Sarasota School Board member Jane Goodwin, who is the president of the Florida School Boards Association, said she has not heard much chatter about mandatory vaccinations among board members statewide, but it is a topic that is ripe for discussion.
"We need to look at this at some point in time, yes," Goodwin said. "If we think we are over this, just look at Manatee."
Manatee County Administrator Scott Hopes, who is an epidemiologist and former Manatee County School Board member, said he has worked in environments where vaccines were mandatory and seen it be effective.
Still, he said, if he were advising government bodies on whether to implement a mandatory policy today, he would caution against it.
"Even though I know there is incredible information on the effectiveness of the vaccines, it's still a vaccine that is under emergency-use authorization," Hopes said. "It's kind of hard to mandate something like that."
The myriad legal and political landmines created by imposing a one-size-fits-all vaccination policy is why many local organizations have embraced a softer approach of encouraging, rather than requiring, vaccinations.
After Manatee's outbreak, the county held vaccination clinics where dozens of unvaccinated employees got the shot, and Hopes has been encouraging employees to participate all week.
"Get vaccinated," Hopes said Wednesday. "It works. It saves lives."
Outside of a pandemic, employers couldn't do something as simple as take an employees' temperature. But COVID-19 meets the CDC's standard of a "direct threat," which significantly changes things.
And despite all the hurdles, both the EEOC and state lawmakers have sought to strengthen the rights of employers to create policies that pre-pandemic could not have existed.
More than 150 employees of a Houston hospital were out of a job earlier this week, when a judge dismissed a lawsuit by employees who opposed the hospital's mandatory COVID-19 vaccine policy.
In March, Florida lawmakers passed legislation to protect businesses, government agencies and schools (among several entities) from COVID-19 related civil lawsuits.
The law came as organizations sought to shield themselves from liability on both ends — employers feared lawsuits if an employee or customer believed they caught COVID-19 at their establishment, but they also feared lawsuits alleging that they violated people's civil rights and privacy in enacting safety protocols.
"Absent at least gross negligence proven by clear and convincing evidence, the defendant is not liable for any act or omission relating to a COVID-19-related claim," the law states.
Experts say there is widespread belief that employers cannot ask employees about their vaccination status, but the EEOC has affirmed that employers can do this.
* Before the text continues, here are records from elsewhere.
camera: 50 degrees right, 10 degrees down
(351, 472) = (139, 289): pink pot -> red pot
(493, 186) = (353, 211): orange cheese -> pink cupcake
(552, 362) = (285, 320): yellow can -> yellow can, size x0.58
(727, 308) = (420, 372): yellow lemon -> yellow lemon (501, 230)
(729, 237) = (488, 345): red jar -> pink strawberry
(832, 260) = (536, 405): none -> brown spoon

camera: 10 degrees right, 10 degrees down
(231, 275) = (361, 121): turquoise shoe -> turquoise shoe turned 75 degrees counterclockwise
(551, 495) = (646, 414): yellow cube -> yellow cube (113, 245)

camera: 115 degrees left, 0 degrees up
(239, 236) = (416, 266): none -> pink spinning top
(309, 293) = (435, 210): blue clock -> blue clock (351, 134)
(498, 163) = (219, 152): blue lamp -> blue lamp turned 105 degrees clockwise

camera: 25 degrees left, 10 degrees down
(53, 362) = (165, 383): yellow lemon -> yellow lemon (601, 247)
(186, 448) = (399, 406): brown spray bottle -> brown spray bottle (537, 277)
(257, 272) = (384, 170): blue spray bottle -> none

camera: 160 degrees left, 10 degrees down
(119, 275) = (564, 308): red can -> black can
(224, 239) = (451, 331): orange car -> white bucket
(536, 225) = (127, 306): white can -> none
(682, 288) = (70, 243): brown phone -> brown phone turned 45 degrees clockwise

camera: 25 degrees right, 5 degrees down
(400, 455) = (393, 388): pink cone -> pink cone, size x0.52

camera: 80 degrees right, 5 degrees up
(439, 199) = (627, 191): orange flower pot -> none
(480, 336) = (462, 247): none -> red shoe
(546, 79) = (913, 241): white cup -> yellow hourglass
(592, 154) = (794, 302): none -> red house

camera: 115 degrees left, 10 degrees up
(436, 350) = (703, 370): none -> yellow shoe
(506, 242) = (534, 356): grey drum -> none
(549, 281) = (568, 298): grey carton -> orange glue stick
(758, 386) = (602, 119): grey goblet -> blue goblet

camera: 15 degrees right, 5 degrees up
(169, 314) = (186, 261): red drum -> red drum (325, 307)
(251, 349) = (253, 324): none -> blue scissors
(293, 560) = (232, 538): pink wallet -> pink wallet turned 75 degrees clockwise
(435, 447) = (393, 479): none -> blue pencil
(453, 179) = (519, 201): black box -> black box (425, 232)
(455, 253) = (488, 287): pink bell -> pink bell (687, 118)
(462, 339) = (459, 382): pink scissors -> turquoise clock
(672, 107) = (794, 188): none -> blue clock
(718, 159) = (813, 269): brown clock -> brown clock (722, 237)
Some states are already requiring proof of vaccination in order to take off the mask.
"The CDC, OSHA, and many state authorities agree that only those employees who are fully vaccinated can follow relaxed COVID-19 protocols, while those who are not fully vaccinated must continue to observe safety protocols such as mask wearing and social distancing," states a post from the national labor law firm Fisher Phillips, which has written extensively on the topic.
For all the hoops an employer may have to jump through, the EEOC is clear that employers can ask employees about vaccination status, they can require employees to be vaccinated to return to work, and they can require non-vaccinated employees to follow certain safety protocols.
There are ways that employers could ramp up vaccine requirements that will invite lawsuits, and there are ways they can do it that could minimize the risk of both COVID and of future legal liability.
The latter is possible, legal experts say, but it is far from easy.